The chief of the African Union on Monday arrived in Burkina Faso for urgent talks on the west African country's political transition following the ouster of veteran president Blaise Compaore.
"We have come to participate in a solution," Mauritania's president and current AU head Mohamed Ould Abdel Aziz said after talks with Lieutenant-Colonel Isaac Zida, the officer the army installed to lead the nation after Compaore fled.
Abdel Aziz's visit came a day after the opposition and civil society groups agreed on a blueprint for transition that provides for new elections in a year. The deal now has to be negotiated with the military, which is under international pressure to stand down.
After publicly embracing Zida, the AU head went straight into private talks with the soldier in a lounge at Ouagadougou airport. No details emerged from their discussion, which preceded talks in the city itself between Abdel Aziz and other parties to the political process.
"The African Union has not come to sanction Burkina Faso," Abdel Aziz stated on emerging from the talks with Zida, adding that a settlement would come from "the Burkinabe people".
The AU chief then travelled to a luxury hotel in the capital for meetings with opposition politicians and leaders of civil society, as well as loyalists who had backed the increasingly unpopular Compaore in office.
"The African Union is there to accompany them (parties to transition). They have already taken the essential steps for more democracy in their country," Abdel Aziz said.
Though Zida's regime rejected a recent ultimatum from the AU to stand down within a fortnight, Abdel Aziz said he wanted "to congratulate" all parties to the succession crisis and urged them to go on working together "in tranquility, security and social peace".
Compaore first seized power in a 1987 coup that killed his predecessor and former comrade-in-arms Thomas Sankara, a widely popular Marxist and reformer under whom the name of the country was changed from Upper Volta to Burkina Faso, meaning "Land of Upright People".
Compaore fled the country under pressure from mass demonstrations and unrest, with parliament set ablaze, in protests against measures to change the constitution to extend his 27-year rule. He has found refuge in another former French colony, neighbouring Ivory Coast.
Zida, the second in command of the presidential guard, was installed in power by the military at the expense of army chief of staff General Honore Traore. The army soon aligned itself fully behind Zida to oversee a democratic transition.
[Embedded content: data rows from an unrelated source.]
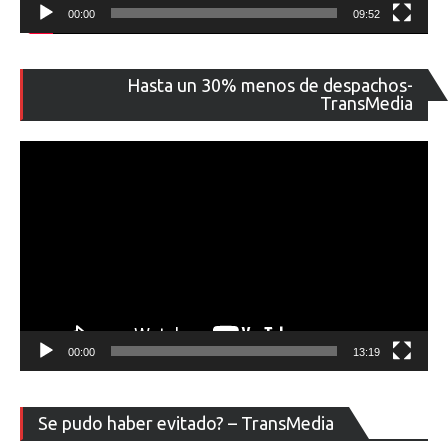
00:00
09:52
Re
Hasta un 30% menos de despachos-
de
TransMedia
ví
00:00
13:19
Re
Se pudo haber evitado? – TransMedia
de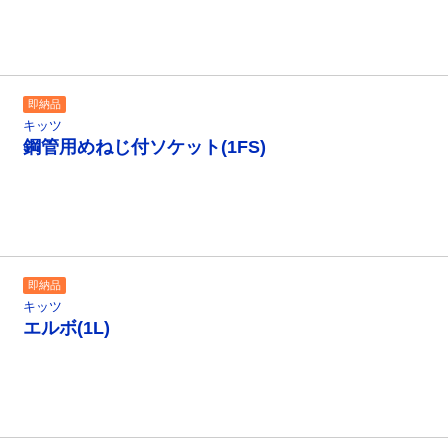
即納品
キッツ
鋼管用めねじ付ソケット(1FS)
即納品
キッツ
エルボ(1L)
The opposition and civil society groups now have to negotiate their transition blueprint with the army to lay the groundwork for the nomination of a transitional president and the return of civilian rule.
The current blueprint provides for elections in November 2015, with an interim civilian president, a 25-member government and a transitional parliament with 90 seats.
A major question is who might become the transitional president in the deeply poor, landlocked and cotton-producing nation of some 17 million people, many of whom are subsistence farmers.
"We're going to discuss it together," said Luc Marius Ibriga, an official with the commission that put together the proposal. "The military provided us with a document. We deliberated while taking into account the details of the document."
On November 3, the AU pressed the Burkinabe army to return power to civilians within two weeks or face sanctions.
Zida, who has said he has no interest in staying in power, retorted that such a schedule "is really no concern for us. The AU can say 'In three days', but that commits only the African Union."